▶ Task goal: When you reach the records below, output every one exactly as written but leave out any pictures.

▶ Stored data:
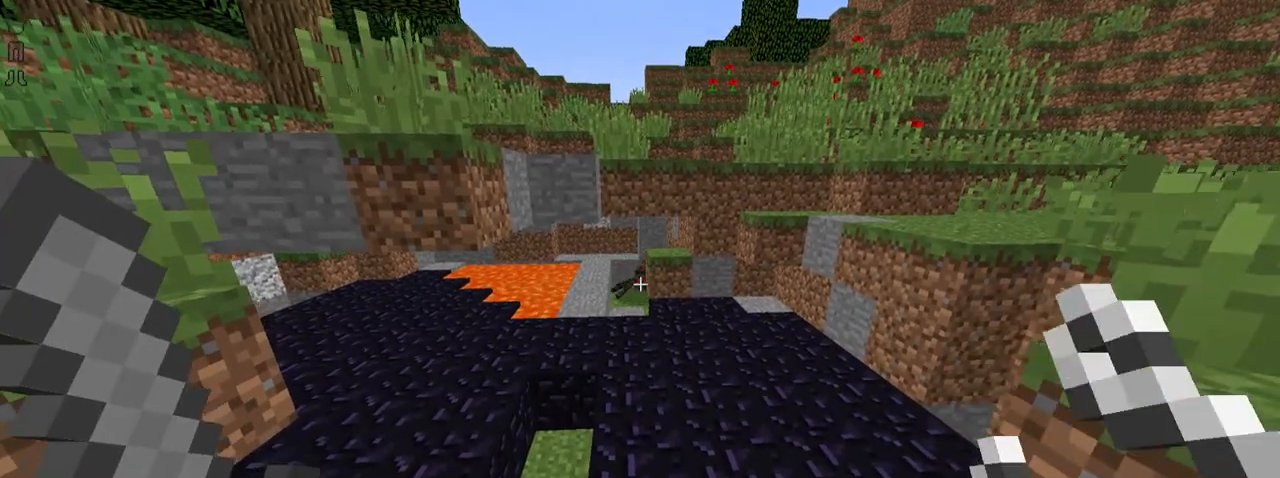
{"keys": ["up"], "mouse": [], "events": [[134, "space", "down"], [334, "space", "up"]]}
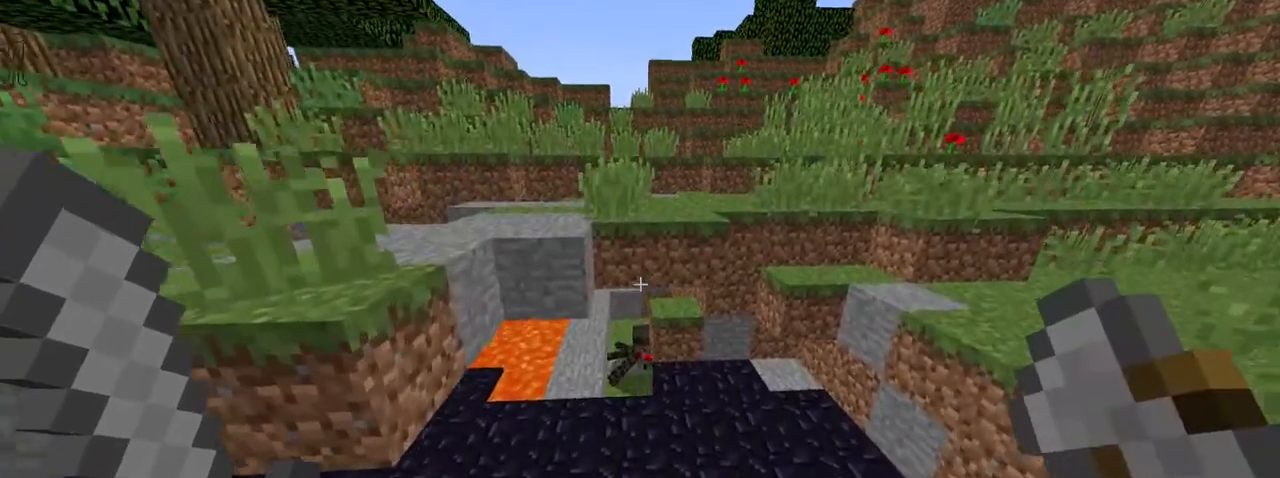
{"keys": ["up"], "mouse": [], "events": []}
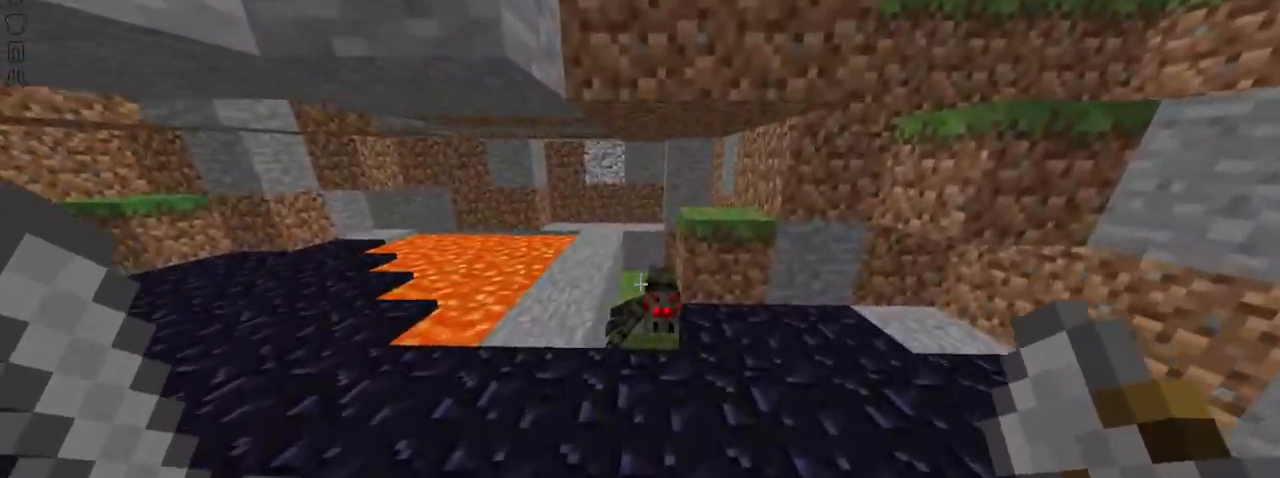
{"keys": [], "mouse": [], "events": [[284, "left", "down"], [317, "mouse_left", "down"], [384, "mouse_left", "up"], [484, "left", "up"], [484, "up", "up"]]}
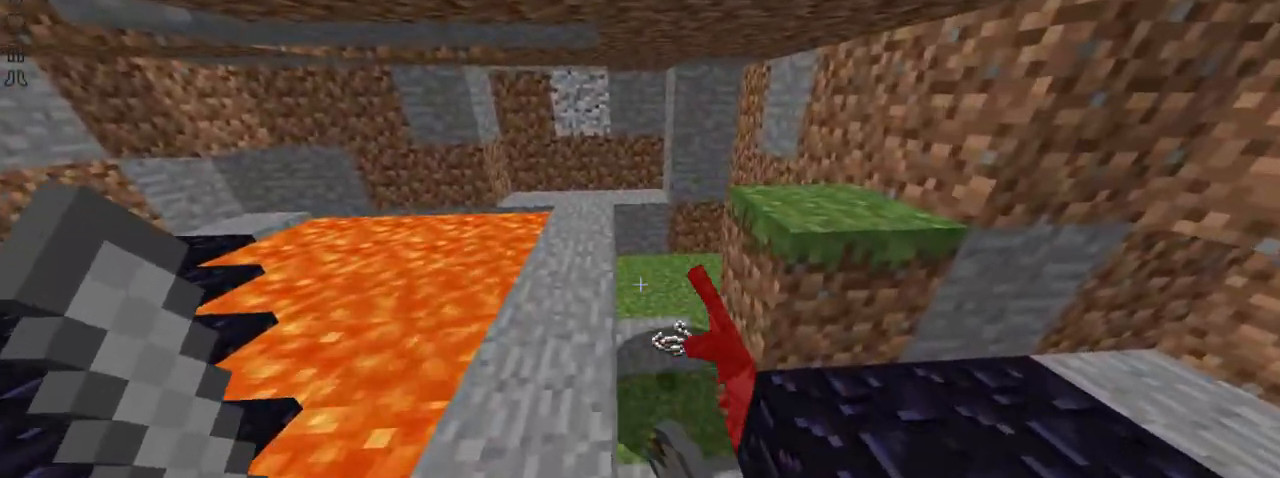
{"keys": ["up"], "mouse": [], "events": [[133, "right", "down"], [233, "right", "up"], [333, "up", "down"]]}
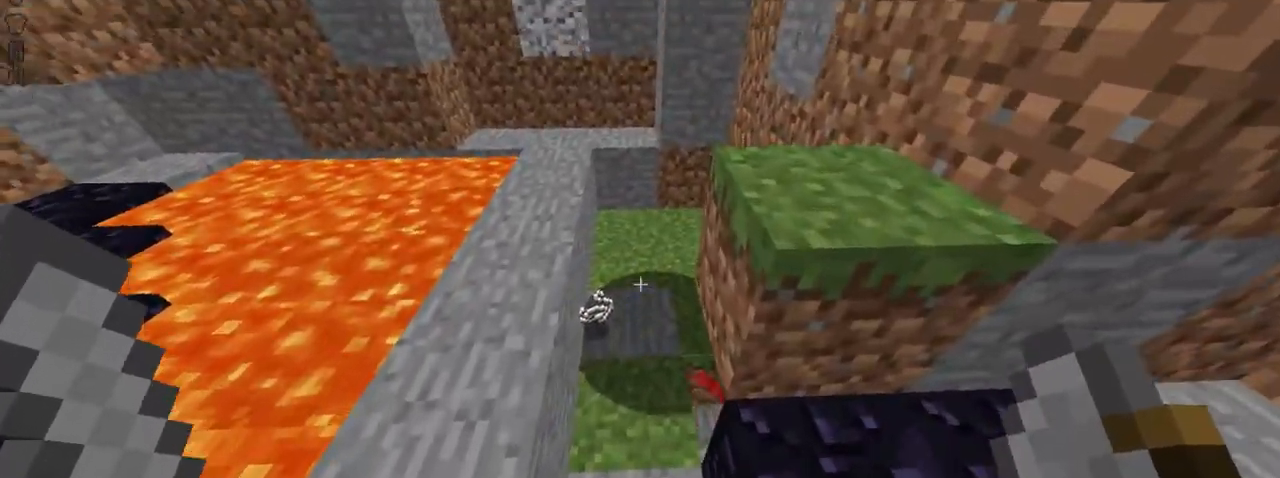
{"keys": [], "mouse": [], "events": [[484, "up", "up"]]}
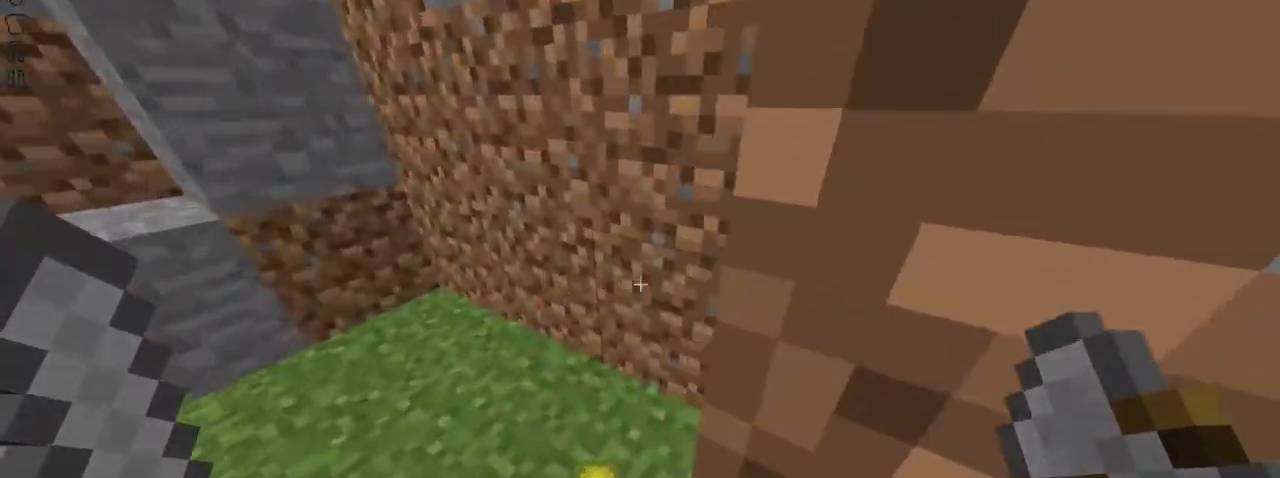
{"keys": [], "mouse": [], "events": [[183, "left", "down"], [333, "left", "up"]]}
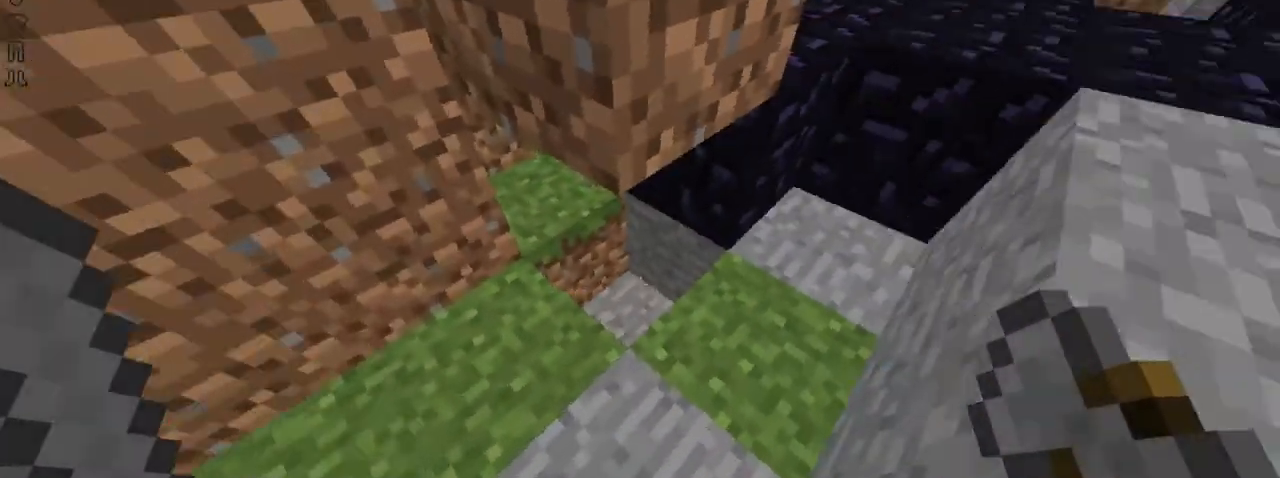
{"keys": ["up"], "mouse": [], "events": [[334, "up", "down"]]}
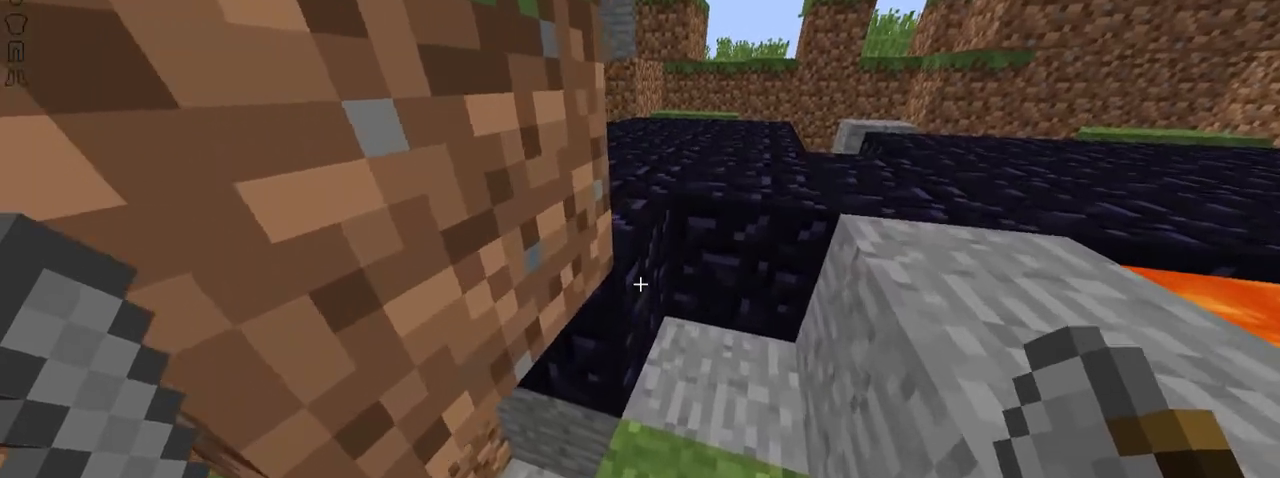
{"keys": ["up"], "mouse": [], "events": [[133, "space", "down"], [333, "space", "up"]]}
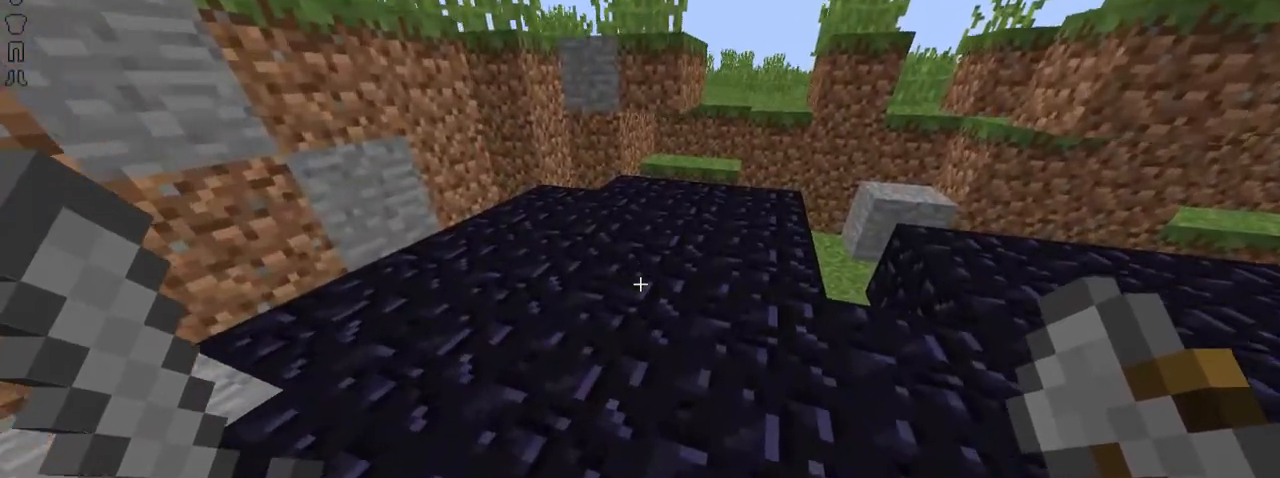
{"keys": ["space", "up"], "mouse": [], "events": [[134, "space", "down"]]}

▶ Task solution:
{"keys": ["up"], "mouse": [], "events": [[134, "space", "down"], [334, "space", "up"]]}
{"keys": ["up"], "mouse": [], "events": []}
{"keys": [], "mouse": [], "events": [[284, "left", "down"], [317, "mouse_left", "down"], [384, "mouse_left", "up"], [484, "left", "up"], [484, "up", "up"]]}
{"keys": ["up"], "mouse": [], "events": [[133, "right", "down"], [233, "right", "up"], [333, "up", "down"]]}
{"keys": [], "mouse": [], "events": [[484, "up", "up"]]}
{"keys": [], "mouse": [], "events": [[183, "left", "down"], [333, "left", "up"]]}
{"keys": ["up"], "mouse": [], "events": [[334, "up", "down"]]}
{"keys": ["up"], "mouse": [], "events": [[133, "space", "down"], [333, "space", "up"]]}
{"keys": ["space", "up"], "mouse": [], "events": [[134, "space", "down"]]}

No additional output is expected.